突然、画面が切り替わり、私の教官の2人が私の目の前に現れました。
ただし、これまでとは違います。
小さなビデオ画面に映っているだけでした。
怖くもなく、無害で、スクリーンの中にしっかりと固定されていました。
「聞こえますか?」 そう、一人が言いました。
もう一人はこう言います。
「ごめんね、まだこのビデオ会議に慣れなくて」
「大丈夫、初めてだけど、私も慣れてきたよ」
そう言ったのは私でした。
私は私におどろきました。
これまで、私が発言するためには、直接質問されたり、かなりの頻度で促されたりしなければならなかったからです。
その私が、ごく自然に発言していたのです。
その後、会話を重ねるうちに、私はこの新しいコミュニケーション方法が好きになっていきました。
アイコンタクトやボディランゲージに悩まされることもなく、ただスクリーンを見ていればいいのです。
また、頭や肩が見えるだけなので、恥ずかしさや後ろめたさを感じることなく、自由に自己刺激の行動もとれます。
(自己刺激とは、不安や緊張を和らげるために反復的な動作を行うことです。
私は手をバタバタさせたり、体を優しく揺らしたり、足をぐるぐる回したりしています)
さらに、ビデオ通話で発生するタイムラグは、会話を構成するのに役立つだけでなく、自分のペースを保つための貴重な処理時間を確保することにもなりました。
そして何よりも、Zoomでは、従来の会話では圧倒されていた多くの感覚的な刺激と戦い続ける必要がないことに気がつきました。
オフィスの息苦しさや外の雑音に悩まされることもありませんでした。
もちろん、自宅でも騒音はあります。
交通量の多い道路の音や、断続的なパトカーのサイレン、ビデオ通話中の鳥の鳴き声などが聞こえてきます。
しかし、それは日常生活の中で慣れ親しんだ、私が対応できる騒音です。
30分ほどのミーティングが終わると、私はいつも手を振って笑顔を見せ、2週間後に教官と再会できることが楽しみになりました。

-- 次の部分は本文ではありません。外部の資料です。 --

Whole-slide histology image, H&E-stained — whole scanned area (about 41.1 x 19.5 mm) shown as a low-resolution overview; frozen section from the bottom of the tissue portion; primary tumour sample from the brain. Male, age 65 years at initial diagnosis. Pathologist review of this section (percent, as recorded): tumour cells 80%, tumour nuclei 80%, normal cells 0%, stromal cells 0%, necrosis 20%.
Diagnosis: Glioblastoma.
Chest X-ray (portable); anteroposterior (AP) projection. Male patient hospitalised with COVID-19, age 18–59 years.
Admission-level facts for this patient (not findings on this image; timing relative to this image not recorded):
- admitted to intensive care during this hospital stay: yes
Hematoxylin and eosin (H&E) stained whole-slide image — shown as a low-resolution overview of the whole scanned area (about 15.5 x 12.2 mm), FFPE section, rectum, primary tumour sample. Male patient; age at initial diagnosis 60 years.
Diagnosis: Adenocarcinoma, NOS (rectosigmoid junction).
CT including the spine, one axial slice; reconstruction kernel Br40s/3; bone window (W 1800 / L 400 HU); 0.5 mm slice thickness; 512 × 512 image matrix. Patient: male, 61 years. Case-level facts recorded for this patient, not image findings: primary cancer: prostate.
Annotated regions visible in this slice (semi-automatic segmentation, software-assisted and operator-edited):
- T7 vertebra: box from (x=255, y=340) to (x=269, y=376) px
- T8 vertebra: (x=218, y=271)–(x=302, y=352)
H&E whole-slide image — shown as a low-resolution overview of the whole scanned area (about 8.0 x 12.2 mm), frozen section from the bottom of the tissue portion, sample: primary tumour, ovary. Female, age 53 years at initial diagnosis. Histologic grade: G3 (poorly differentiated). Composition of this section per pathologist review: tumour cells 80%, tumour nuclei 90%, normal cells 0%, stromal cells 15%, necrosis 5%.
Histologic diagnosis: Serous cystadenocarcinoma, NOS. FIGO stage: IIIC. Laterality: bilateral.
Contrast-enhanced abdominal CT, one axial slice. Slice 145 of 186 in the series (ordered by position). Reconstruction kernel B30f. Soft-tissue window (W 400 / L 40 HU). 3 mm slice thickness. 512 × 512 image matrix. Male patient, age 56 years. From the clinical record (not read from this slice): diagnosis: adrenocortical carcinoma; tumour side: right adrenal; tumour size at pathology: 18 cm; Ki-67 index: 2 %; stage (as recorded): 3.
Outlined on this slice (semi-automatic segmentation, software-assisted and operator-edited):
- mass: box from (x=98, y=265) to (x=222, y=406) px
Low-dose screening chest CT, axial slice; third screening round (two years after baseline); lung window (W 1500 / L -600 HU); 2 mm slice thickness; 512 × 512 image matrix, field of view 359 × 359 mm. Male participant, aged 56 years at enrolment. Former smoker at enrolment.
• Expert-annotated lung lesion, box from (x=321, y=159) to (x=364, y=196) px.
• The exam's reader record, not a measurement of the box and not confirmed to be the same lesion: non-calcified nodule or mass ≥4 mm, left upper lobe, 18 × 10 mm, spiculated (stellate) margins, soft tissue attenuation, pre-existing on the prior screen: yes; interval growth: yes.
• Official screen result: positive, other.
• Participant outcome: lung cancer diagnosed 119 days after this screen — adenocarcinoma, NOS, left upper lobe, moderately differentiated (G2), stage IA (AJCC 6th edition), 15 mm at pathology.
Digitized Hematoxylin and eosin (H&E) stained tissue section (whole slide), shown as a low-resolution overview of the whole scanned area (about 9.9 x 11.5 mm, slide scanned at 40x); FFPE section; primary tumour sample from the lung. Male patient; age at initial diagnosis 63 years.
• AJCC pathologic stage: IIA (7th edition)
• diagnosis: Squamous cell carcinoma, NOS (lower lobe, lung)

最初のミーティング以来、私はもう数え切れないほどのビデオ通話をしました。
今年は、これまでの20年間で最も多くの新しい人に会いました。
本当に素晴らしい研究者たちとネットワークを築き、連絡を取り合いました。
国際的な会議で発表したり、パネルディスカッションに参加したりもしました。
また、Zoomの使用はこうした学業、仕事だけにとどまらず、それ以外の人とのネットワーク作りや社交にも役立っています。
自閉症のLGBT+の人、マイノリティの地球科学者、障害のある博士課程の学生など、共通の興味や経験を持つ知り合いが世界中にできました。
しかし、ビデオ会議が完璧だというわけではありません。
会話の前には極度の不安に襲われ、通話中には自分でも吃驚してしまいます。
会話のたびに疲れてしまうので、、一人で静かに過ごす時間もたくさん持たなければなりません。
また、自閉症でもそうでなくても、「すっぽかされて」気分がいい人はいないはずです。
しかし、全体的に見て、これでコミュニケーションを取ることで、初期キャリアの研究者として、共同研究者として、そして他の人と知り合う上で、私自身は成長したといえます。
Zoomが何よりも教えてくれたことは、自閉症の人にも声があるということです。
それは、最も大きな声でも、最も甘い言葉でも、最も理解しやすい声でもないかもしれません。
心の奥底に埋もれていて言葉にできなかったり、表面に出てくるまでに何年もかかったりするかもしれません。
でも、ちゃんとあるのです。
そして、もし自閉症などでない人たちも、私たち自閉症の人とコミュニケーションをとるための方法を模索し続けてくれれば、それがアート作品であれ、モノであれ、写真であれ、音声録音であれ、メッセージングであれ、アプリであれ、ソーシャルストーリーであれ、文章であれ、そして今回の場合はビデオ会議ですが、嬉しい驚きを感じることができるかもしれません。
私も仕事でのミーティングは、今は全てリモートです。Zoomやmeetなど。
自閉症の人が得たこうしたメリットなど、たくさんの人に多くのメリットがあるので、ますます当たり前になるはずです。